Il testo, scritto da Eduardo nel 1948, fu inserito dall’autore all’interno della “Cantata dei giorni dispari” che raccoglie le commedie scritte dal 1945 al 1973, vale a dire, da “Napoli milionaria” a “Gli esami non finiscono mai”. Questo ciclo, come ci ha raccontato anche Servillo, affronta non senza una certa dose di pessimismo, i problemi legati alla realtà sociale italiana sopravvissuta alla distruzione materiale, ma soprattutto morale, causata dalla seconda guerra mondiale. A tal proposito è emblematico, in “Le voci di dentro”, il personaggio di Zi’ Nicola (Sparavierzi) lo zio dei fratelli Saporito che vive nella casa dei nipoti rintanato su di una sorta di palafitta, un soppalco ricavato nel soggiorno, e che da anni ha rinunciato a parlare: “Se l’umanità è diventata sorda allora io posso pure essere muto”, questa la motivazione riportata dal nipote Alberto. Quest’ultimo oltre a essere il depositario di questa amara confessione è anche l’unico a essere in grado di interpretare le sue comunicazioni che avvengono solo ed esclusivamente attraverso fuochi d’artificio che l’anziano zio utilizza come una sorta di codice Morse.

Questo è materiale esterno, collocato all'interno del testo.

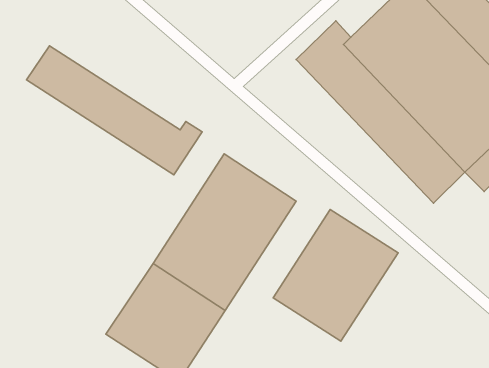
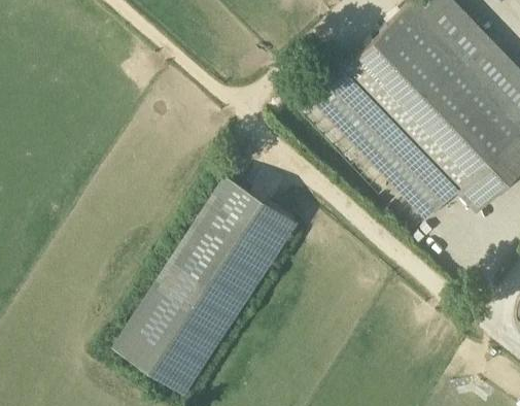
building: [27,46,202,175] -> none
building: [273,209,398,341] -> none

Ma cosa vuole dirci Eduardo?

La cupezza e il pessimismo che emerge in “Le voci di dentro” è in sintesi: “un veemente grido d’allarme che ci ricorda – secondo Servillo – il fatto che ci troviamo in una società che ha talmente perso la bussola morale da legittimare qualsiasi crimine e che tratta l’assassinio, inteso sia nell’accezione di delitto fisico, sia di assassinio morale, con la stessa semplicità con cui si tratta una cosa da nulla. Questa forma di indifferenza – prosegue Servillo – di mancanza di credo in qualsiasi principio è ciò che rende questo testo ancora oggi interessante”.

Realtà e sogno

“Le voci di dentro” è un testo che oscilla costantemente tra realtà e sogno: “Io non mi ricordo se me lo sono sognato o se è successo veramente” ripete più volte Alberto Saporito riferendosi al presunto delitto commesso dai membri della famiglia Cimmaruta. “Il sogno – afferma Servillo – interviene sulla realtà modificandola, facendocela comprendere meglio […] quest’uomo vive un incubo che è il riflesso di una società malata, che gli produce questo incubo e che glielo fa proiettare sugli altri”. In altre parole Servillo interpreta l’opera non come un ritratto, seppure degenerato, della famiglia, come può essere “Natale in casa Cupiello” o “Sabato, domenica e lunedì”. Qui, piuttosto, i personaggi che ruotano attorno al protagonista sono atomizzazioni di una coscienza inquieta, proiezioni di un’angoscia verso il reale che spinge Alberto a ricercare a tutti i costi una qualche giustizia e che lo condurrà, nel finale, a delle terribili conclusioni. “In definitiva – conclude il regista – l’impasto tra realtà e sogno è molto interessante sul piano drammaturgico ma “Le voci di dentro” non è un testo sospeso in una dimensione onirica, ma un’opera in cui il sogno mette in moto un meccanismo di comprensione più acuta della realtà”.

La centralità dell’attore

La messinscena di “Le voci di dentro” prosegue nel solco tracciato negli ultimi vent’anni da Toni Servillo, un percorso poetico che fa dell’attore e della parola il suo fulcro, il suo maggiore punto di interesse: dai Molière (“Il misantropo” e “Il Tartufo”), al Marivaux di “Le false confidenze” fino al Goldoni della “Trilogia della villeggiatura”. Abbiamo perciò chiesto a Servillo di spiegarci, in forma evidentemente concisa e semplificata, i motivi di una scelta tanto rigorosa quanto ferma e inflessibile per uno che alla fine degli anni ’70 è venuto a contatto con le realtà dell’avanguardia europea e americana: “Col tempo ho trovato che il teatro è il luogo in cui la parola trova una sua necessità, una sua purezza, una sua condizione di chiarezza, di nitore, come nella poesia. A teatro si può chiedere alla parola, si può domandare alla parola, quelle stesse cose che si cercano in un testo poetico nella speranza che quella parola ci ritorni in maniera chiarificatrice, che ci orienti nella vita”.

Il nostro Molière

In conclusione abbiamo chiesto a Servillo di provare a mettere in relazione l’opera di Eduardo con quella di un altro grande drammaturgo europeo o internazionale a sua scelta. Come Antonio Latella qualche settimana fa ci ha risposto “Eduardo è il nostro Cechov” così Servillo ci ha detto che, a suo parere, Eduardo può essere considerato come una sorta di Molière italiano.